More from The Associated Press:
 

ATLANTA (AP) — Surveillance cameras caught images of two white males laying Confederate battle flags on the ground near the Rev. Martin Luther King Jr.'s church, but it wasn't clear whether they had committed a crime.

Atlanta police Chief George Turner said Thursday his officers were working with federal authorities and hadn't determined what, if any, charges might be sought. Turner said they had not ruled out a hate crime, though Georgia has no state hate crimes law.

An officer from the Atlanta FBI 's joint terrorism task force was on the scene "to better determine if any specific threats were received" and to provide support to Atlanta police, FBI Special Agent Steve Emmett said in an email.

The placing of the flags was the latest provocative act involving the Civil War-era symbol since nine black church members were gunned down during Bible study in Charleston, South Carolina, and it happened in the heart of an area devoted to the slain civil rights leader, near his birthplace, his crypt and a center devoted to preserving his legacy.
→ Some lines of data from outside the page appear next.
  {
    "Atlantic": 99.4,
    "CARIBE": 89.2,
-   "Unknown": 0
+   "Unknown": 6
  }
The Rev. Raphael Warnock, senior pastor at Ebenezer Baptist Church, called placing the flags on church grounds a "terroristic threat."
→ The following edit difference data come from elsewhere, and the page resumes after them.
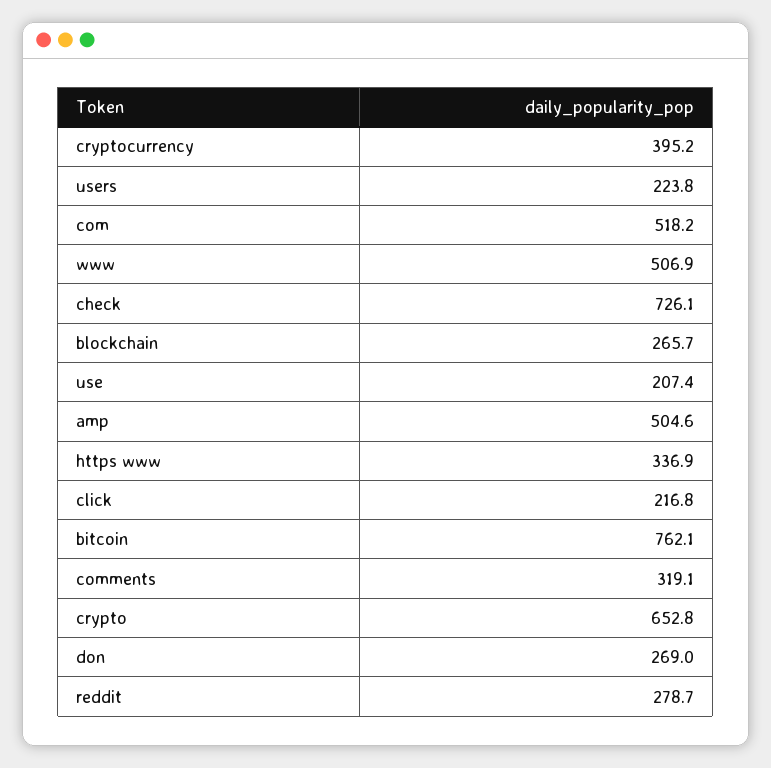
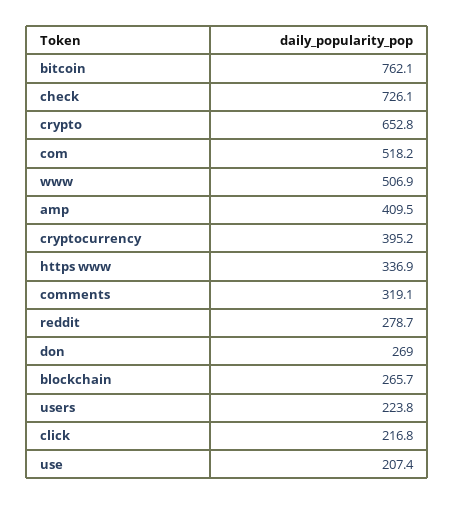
  {
    "cryptocurrency": 395.2,
    "users": 223.8,
    "com": 518.2,
    "www": 506.9,
    "check": 726.1,
    "blockchain": 265.7,
    "use": 207.4,
-   "amp": 504.6,
+   "amp": 409.5,
    "https www": 336.9,
    "click": 216.8,
    "bitcoin": 762.1,
    "comments": 319.1,
    "crypto": 652.8,
    "don": 269,
    "reddit": 278.7
  }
"This act by a cowardly and misguided individual or individuals is provocative to say the least. It ought to get the attention not only of black people but of freedom-loving people," he said. "To place Confederate flags on the campus of Ebenezer Baptist Church after this horrific act in Charleston, in the wake of all this happening in our country, whatever the message was, it was clearly not about heritage, it was about hate."

Two former Georgia prosecutors said leaving the flags alone doesn't amount to a terroristic threat in the eyes of the law.
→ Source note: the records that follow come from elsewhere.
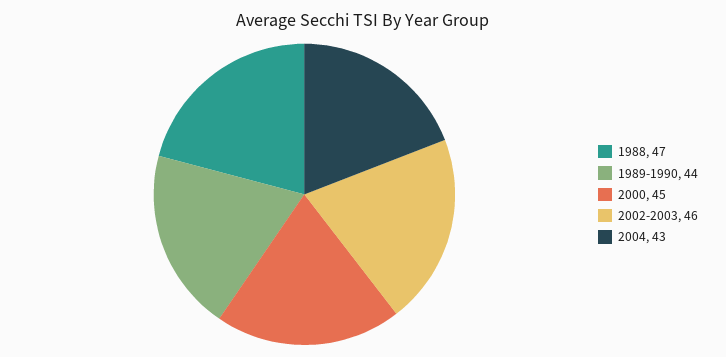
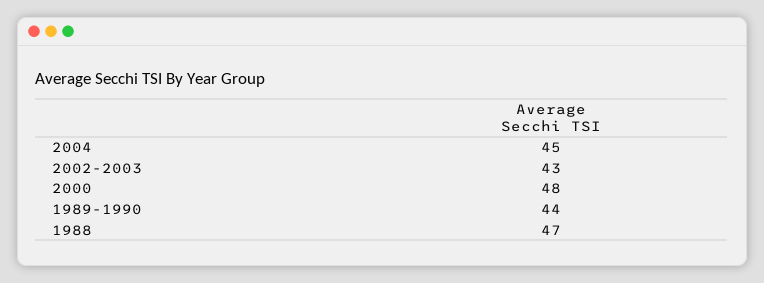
  {
    "1988": 47,
    "1989-1990": 44,
-   "2000": 45,
+   "2000": 48,
-   "2002-2003": 46,
+   "2002-2003": 43,
-   "2004": 43
+   "2004": 45
  }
Bob Keller, the Clayton County district attorney for nearly three decades until 2004, said he couldn't think of a crime they had committed.

"It was certainly divisive and not acceptable behavior the way it was done, but I cannot find a criminal act to it," he said.

Ken Hodges, who served as Dougherty County district attorney from 1997 to 2008, struggled at first to think of a crime they might have committed before saying a charge of vandalism to a place of worship might be possible. That includes the malicious defacing or desecration of a church or other place of worship.

King preached at Ebenezer Baptist Church on Auburn Avenue, once a bustling center of commerce for Atlanta's African-American businesses and residents. The area is home to the historic church and a new church building where the congregation now meets and where the flas were placed. Nearby is the Martin Luther King Jr. Center for Nonviolent Social Change, and all of those buildings are just a short walk from the home of King's grandparents, where he lived for the first 12 years of his life.

Atlanta police officer Gary Wade said a maintenance worker discovered the flags at 6 a.m. Thursday and notified the National Park Service, which operates the Martin Luther King Jr. National Historic Site, which is adjacent to the church.

The flags weren't stuck in the ground but instead laid flat. One was placed near a bell tower under a poster that said: "Black Lives Matter." The slogan, which has been spray-painted on Confederate monuments across the South this summer, has become part of a movement of civil rights supporters who say police treat blacks unfairly.

Warnock said black clergy from around the country were gathered at Ebenezer on Thursday to discuss the role of black churches in social justice issues, including mass incarceration. The placing of the flags only strengthens their resolve, he said.

Superintendent Judy Forte of the National Park Service said her office at the King historic site received a threatening phone message the day before the shooting at the South Carolina church. The message was rambling and "very alarming and they did mention coming here to the historic site," she said. There was no indication that was connected to the flags.

At some point within the last two years, a Confederate battle flag was placed at the tomb of King and his wife Coretta across the street from the church, said Forte, who couldn't recall exactly when that happened.

"It was disturbing and sickening, but unfortunately not terribly surprising," Warnock said of the latest incident. "We've seen this kind of ugliness before."